All yesterday’s fake news! Onwards! The ex-Rebel Newser offered a primer on his own brand of investigative fabulism at brianlilley.com:

“Everyone likes to know how the sausage is made, even if they don’t want to look. For me, I literally spent many of my early years in the back of a butcher shop and I watched the sausage be made. As my mother would work the counter, I’d be playing hide and seek with my friend Andrew among the beef and hog carcasses hanging in the fridge.

“Opie’s Meats on Concession Street in Hamilton served the British expat community and my ‘Uncle’ Danny, meaning he wasn’t really my uncle but we treated him like one, was the proprietor. My mother worked there on evenings and weekends and I’d get the front row view to how the sausage, and the black pudding, was made.

“Some people get turned off by being this close but I don’t.

“I relate this story to you as I prepare to tell you how the political sausage is made. There are so many ways that I could pivot here and tell you different stories, but I’ll tell you how a political story comes together. (We’d rather hear about “Uncle Danny” and your mother–ed.)

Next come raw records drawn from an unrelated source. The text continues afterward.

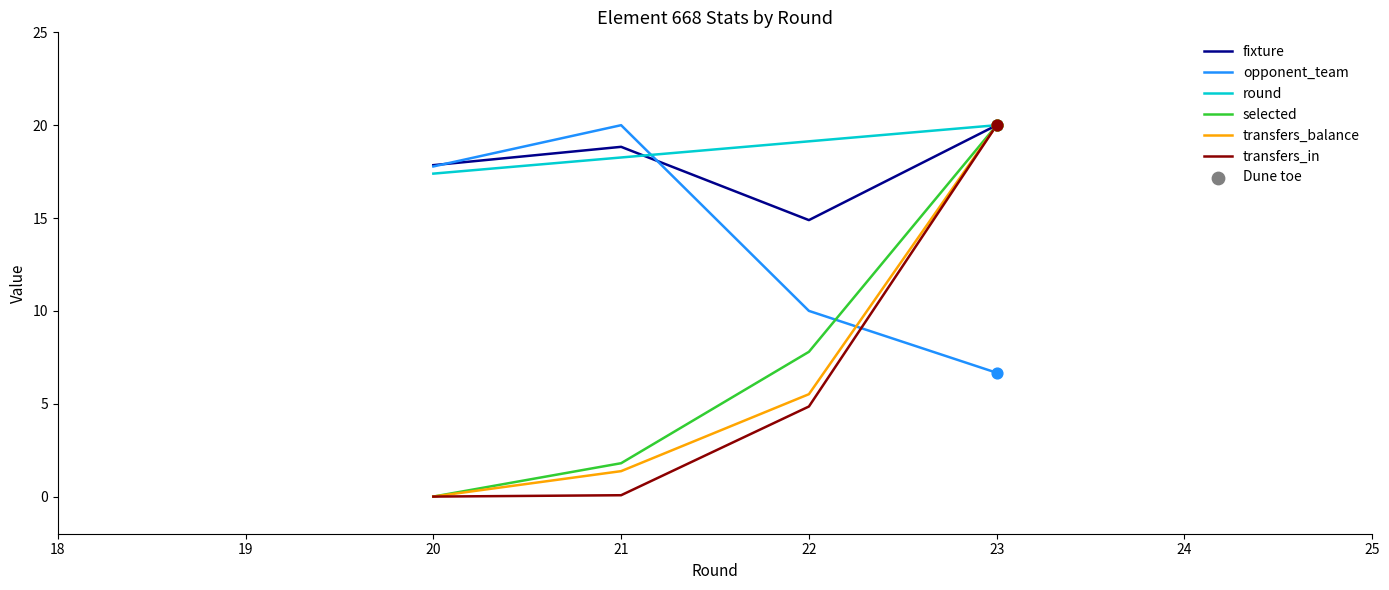

What is the total value across all series at 21?

60.3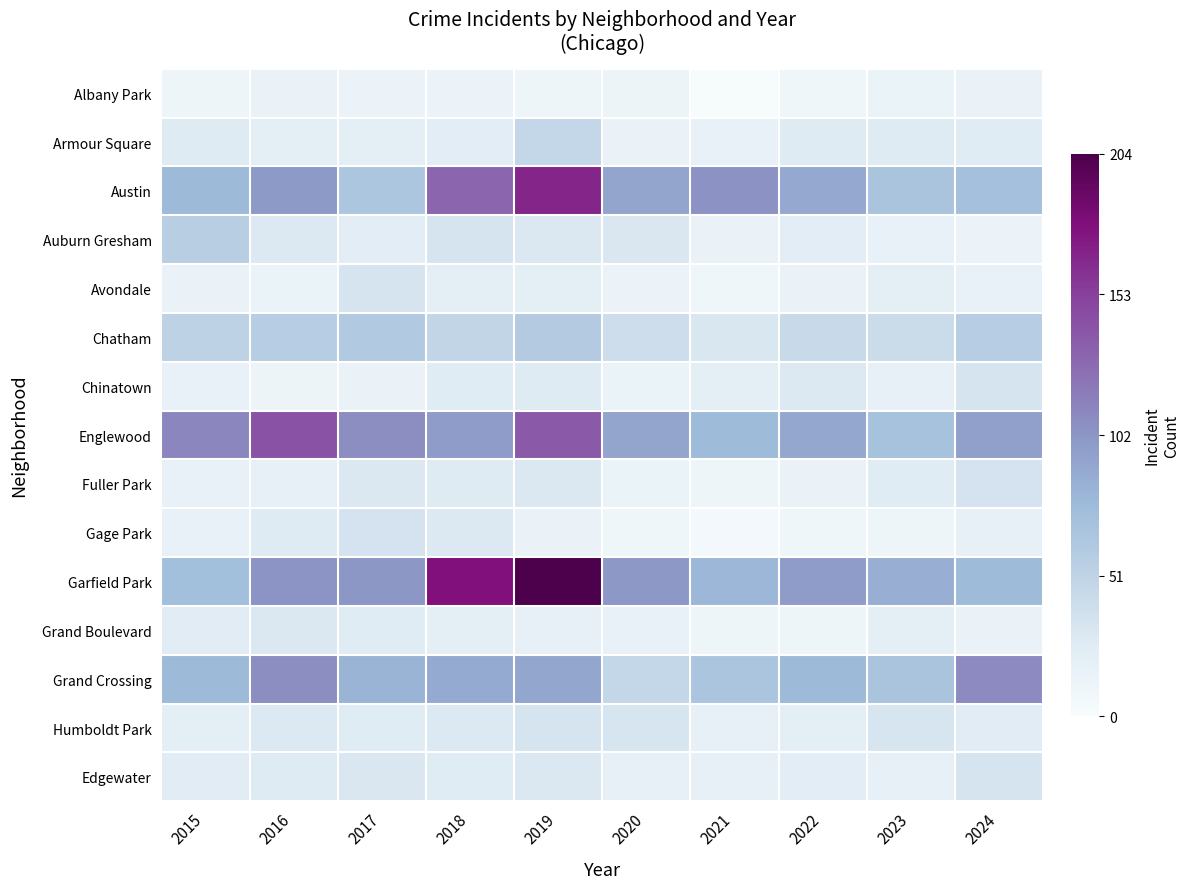

Reading right to left, list all the values displayed in this chart.

Albany Park: 2024=15	2023=14	2022=8	2021=1	2020=12	2019=10	2018=13	2017=13	2016=15	2015=10
Armour Square: 2024=25	2023=27	2022=27	2021=16	2020=15	2019=47	2018=23	2017=20	2016=22	2015=27
Austin: 2024=71	2023=67	2022=89	2021=104	2020=92	2019=167	2018=130	2017=65	2016=99	2015=78
Auburn Gresham: 2024=13	2023=16	2022=23	2021=15	2020=30	2019=29	2018=33	2017=23	2016=28	2015=56
Avondale: 2024=17	2023=22	2022=15	2021=8	2020=13	2019=21	2018=21	2017=33	2016=14	2015=15
Chatham: 2024=57	2023=43	2022=44	2021=31	2020=40	2019=60	2018=48	2017=62	2016=57	2015=51
Chinatown: 2024=33	2023=18	2022=28	2021=21	2020=14	2019=26	2018=25	2017=15	2016=12	2015=17
Englewood: 2024=95	2023=69	2022=90	2021=76	2020=92	2019=138	2018=98	2017=107	2016=142	2015=111
Fuller Park: 2024=35	2023=25	2022=15	2021=10	2020=14	2019=29	2018=27	2017=29	2016=19	2015=16
Gage Park: 2024=19	2023=11	2022=9	2021=5	2020=9	2019=15	2018=28	2017=35	2016=27	2015=17
Garfield Park: 2024=76	2023=85	2022=98	2021=79	2020=100	2019=204	2018=178	2017=101	2016=103	2015=73
Grand Boulevard: 2024=15	2023=20	2022=11	2021=10	2020=16	2019=19	2018=22	2017=25	2016=29	2015=24
Grand Crossing: 2024=109	2023=67	2022=77	2021=66	2020=47	2019=91	2018=88	2017=82	2016=106	2015=77
Humboldt Park: 2024=24	2023=32	2022=20	2021=18	2020=32	2019=34	2018=28	2017=25	2016=28	2015=20
Edgewater: 2024=34	2023=19	2022=23	2021=18	2020=18	2019=29	2018=25	2017=30	2016=27	2015=24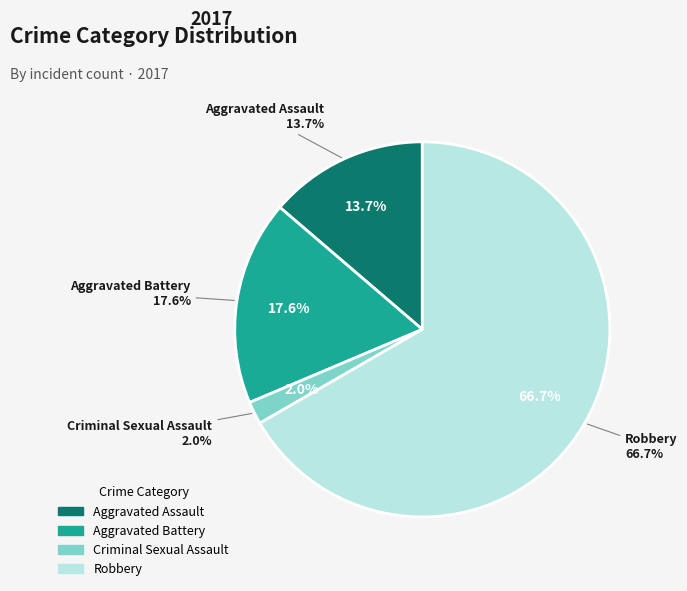

Which category has the biggest portion of the pie?

Robbery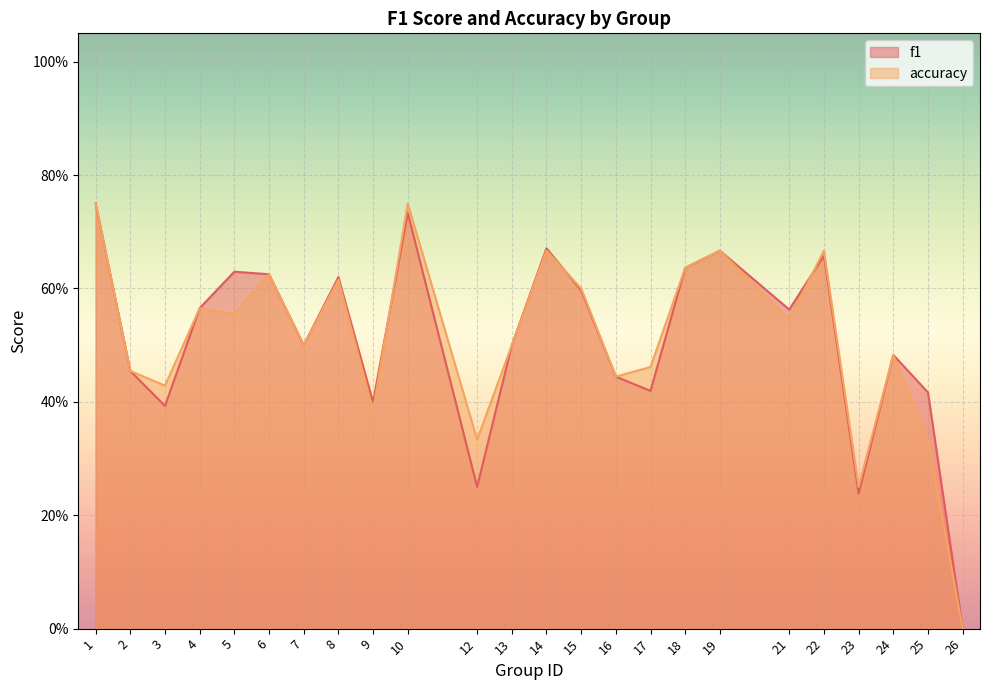

List the labels in order of accuracy value, largest first.

1, 10, 14, 19, 22, 18, 6, 8, 15, 4, 5, 21, 7, 13, 24, 17, 2, 16, 3, 9, 12, 25, 23, 26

“One of the things that I hope to do, as a way of saying thank you for being a paid subscriber and to give you a value added experience, is to pull the curtain back a bit on how journalism works and how stories go from idea to a finished product–at least from my perspective.

“You may have heard that Melanie Joly is denying my reporting that she could soon be exiting politics and be appointed Canada’s Ambassador to France.”

Alas, that’s all the sausage we’re going to get because, unlike the réalité-challenged Gaines-burgers Bri’ cranks out for Sun lip-movers, the rest of this premium journalistic insight is pent up behind the paywall. A credit card number required, even for a seven-day free trial.

Hide the sausage, indeed!

3 Comments

  1. Astonishing…suppose you’d asked me “How did Brian Lilley become the journalist he is today?”…”endless hours playing hide-and-seek among heaps of decomposing pig offal” would have been my very first answer.